I sometimes choose more than one word, but I never know what the words will be until the year finally arrives. In 2017, my words were dream and trust, which confused me a lot at the beginning of the year. It took me a while to finally realize that dreaming actually requires a great deal of trust—trust in yourself, believing your dreams really are achievable, and trust in the people around you, believing that they might actually be for your dreams & not against them. In 2018, my word was tribe. It was one of my most difficult words and years yet, but it was what led me to Tribe Tattoo in Edinburgh, Scotland, to the top of Arthur's Seat, and to numerous lessons along the way as well.
2019 was my year of release—release from college, past hurts that still stung, and everything I was still holding onto as I stepped into this new season of life here in South Korea. 2019 will always be one of my favorite years because of that, and I hope you can one day experience that same freedom if you find yourself holding on to past pain as well. It is worth taking the time to finally talk about it, and, eventually, maybe even let it go.
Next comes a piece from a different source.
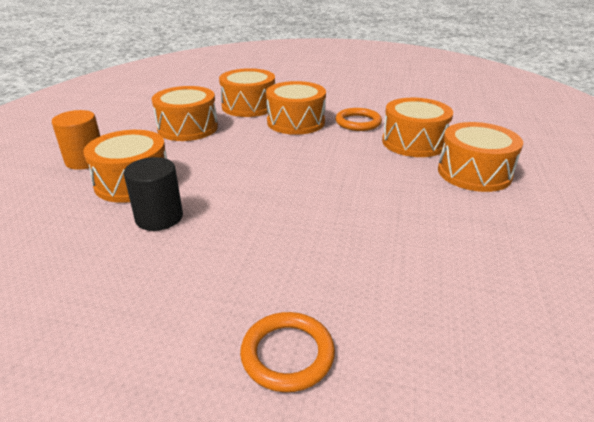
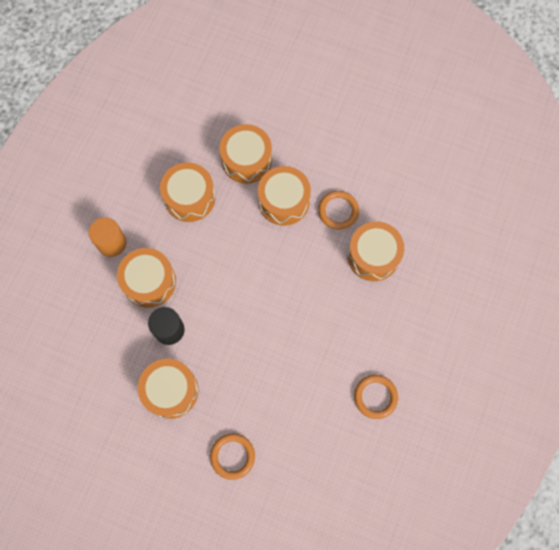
camera: 10 degrees right, 40 degrees up
(474, 173) = (400, 311): orange drum -> orange drum (170, 390)
(500, 246) = (375, 397): none -> orange ring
After everything I experienced in 2019, 2020 was looking real good. As I journeyed to Seoul to celebrate New Year's Eve in Gangnam with many of my new friends, I could not help but feel hopeful. I had no idea what 2020 had in store for us, but I did know the words that had been placed on my heart when January 1st finally arrived. They were courage and bravery—I now know just how dangerous those two words really are too.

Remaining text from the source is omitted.